TASK BRIEF
Copy out every line of the records where the string "como" occurs.

==== SUPPLIED MATERIAL ====

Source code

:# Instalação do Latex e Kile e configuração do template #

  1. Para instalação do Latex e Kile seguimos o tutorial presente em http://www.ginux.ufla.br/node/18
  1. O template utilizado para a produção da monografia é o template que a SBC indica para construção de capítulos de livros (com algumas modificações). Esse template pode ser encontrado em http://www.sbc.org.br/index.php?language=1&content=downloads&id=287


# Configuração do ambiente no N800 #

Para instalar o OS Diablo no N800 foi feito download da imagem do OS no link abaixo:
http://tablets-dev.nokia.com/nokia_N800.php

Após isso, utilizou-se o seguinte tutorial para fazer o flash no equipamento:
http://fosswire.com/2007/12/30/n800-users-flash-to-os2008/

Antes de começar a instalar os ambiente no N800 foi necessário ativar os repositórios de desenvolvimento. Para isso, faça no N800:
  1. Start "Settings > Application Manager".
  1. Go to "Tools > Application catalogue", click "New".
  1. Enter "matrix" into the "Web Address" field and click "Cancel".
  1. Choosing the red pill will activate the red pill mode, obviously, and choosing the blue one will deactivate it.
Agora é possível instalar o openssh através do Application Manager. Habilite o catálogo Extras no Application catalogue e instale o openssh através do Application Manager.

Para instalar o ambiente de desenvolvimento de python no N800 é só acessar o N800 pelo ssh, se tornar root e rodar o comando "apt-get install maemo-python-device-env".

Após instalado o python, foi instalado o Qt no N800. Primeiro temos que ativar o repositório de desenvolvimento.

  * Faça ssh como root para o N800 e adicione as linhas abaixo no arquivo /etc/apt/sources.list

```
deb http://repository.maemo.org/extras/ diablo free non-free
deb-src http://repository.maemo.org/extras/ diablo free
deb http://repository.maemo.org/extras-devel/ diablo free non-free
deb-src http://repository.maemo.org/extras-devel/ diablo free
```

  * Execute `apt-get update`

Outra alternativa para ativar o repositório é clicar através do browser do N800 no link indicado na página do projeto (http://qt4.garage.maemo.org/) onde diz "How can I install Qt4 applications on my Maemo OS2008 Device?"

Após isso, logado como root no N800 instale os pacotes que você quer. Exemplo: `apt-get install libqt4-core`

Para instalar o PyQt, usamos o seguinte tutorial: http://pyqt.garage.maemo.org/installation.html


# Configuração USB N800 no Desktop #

====

YOUR SOLUTION
  * Faça ssh como root para o N800 e adicione as linhas abaixo no arquivo /etc/apt/sources.list
Após isso, logado como root no N800 instale os pacotes que você quer. Exemplo: `apt-get install libqt4-core`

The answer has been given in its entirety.